The pill is called ‘Myrkl’, and is said to be the “first product in history to break down alcohol effectively.” It has been in development for more than 30 years. Packed with bacteria Bacillus Coagulans, Bacillus Subtilis and amino acid L-Cysteine, which reduces alcohol into water and carbon dioxide, the pill works by breaking down alcohol before it reaches the liver and uses vitamin B12 to ensure drinkers are left without a sore head.
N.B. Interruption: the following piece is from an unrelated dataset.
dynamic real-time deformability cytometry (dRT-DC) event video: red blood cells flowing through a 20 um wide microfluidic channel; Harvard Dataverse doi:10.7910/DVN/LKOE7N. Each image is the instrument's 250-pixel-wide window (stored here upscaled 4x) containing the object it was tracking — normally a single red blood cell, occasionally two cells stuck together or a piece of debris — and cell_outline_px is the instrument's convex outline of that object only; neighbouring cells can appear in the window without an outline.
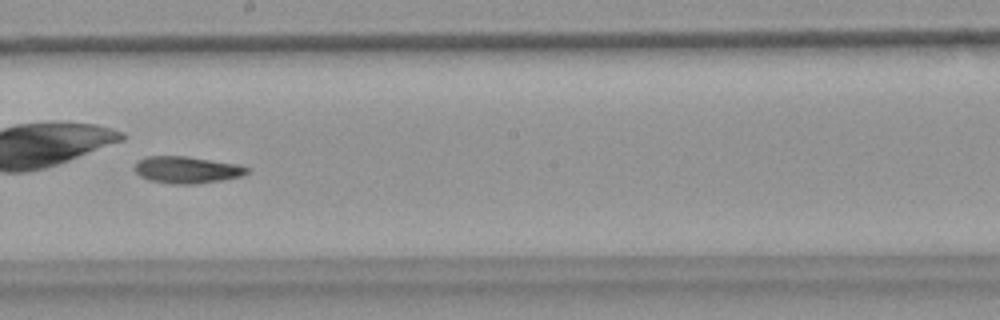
{"species": "common noctule bat (a hibernating species)", "species_latin": "Nyctalus noctula", "temperature_condition": "warm", "stored_images_in_passage": 41, "camera_frame_rate_fps": 3000, "um_per_image_px": 0.085, "animal": {"sex": "female", "body_mass_g": 18.4}, "frame": {"image": 1, "passage_image": 24, "time_ms": 7.667, "image_size_px": [1000, 320], "cell_outline_px": [[248, 172], [244, 176], [220, 180], [192, 184], [172, 184], [148, 180], [140, 176], [136, 172], [136, 164], [144, 156], [188, 156], [236, 164], [248, 168]], "centroid_in_image_um": [15.87, 14.43], "position_along_channel_um": 232.3, "area_um2": 17.46}, "authors_computed_cell_mechanics": {"area_um2": 17.8602, "velocity_mm_per_s": 3.7981, "shape_relaxation_time_tau1_ms": null, "shape_relaxation_time_tau2_ms": 3.3337, "deformation_change_tau1": null, "deformation_change_tau2": 0.0948}}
According to scientists, two pills should be taken at least an hour before any alcohol is consumed for maximum effectiveness. Myrkl is currently unavailable for UK residents to purchase in person but it can be ordered online at a cost of £30 for a packet of 30 capsules.
Research carried out by Myrkl’s manufacturer, along with Swedish pharmaceutical firm De Faire Medical and the Pfützner Science and Health Institute, found that taking the tablets reduced alcohol concentration in the blood by half within 30 minutes of having a drink, and rising to 70% after an hour. However, not all experts are convinced by the efficacy of the product.
Speaking to the i newspaper, Joris Verster, principal investigator at the Division of Pharmacology at Utrecht University and founder of the Alcohol Hangover Research Group, said: “There is no scientific evidence that this product is effective against hangovers and it has never been investigated in this context.”
Dr. Dawn Harper, best known for TV show Embarrassing Bodies, said the pill would be better suited for moderate drinkers as opposed to those looking to reduce the effects of a heavy night out. The NHS GP said those who take the pill will still experience “some absorption and some of that jolliness that you experience when drinking alcohol.”
She added: “To be clear, this is not a product for people that want to get drunk. Taking Myrkl prior to alcohol consumption will make getting drunk much more expensive and will take significantly longer. Where I think Myrkl could be relevant, is for the huge number of moderate drinkers here in the UK.”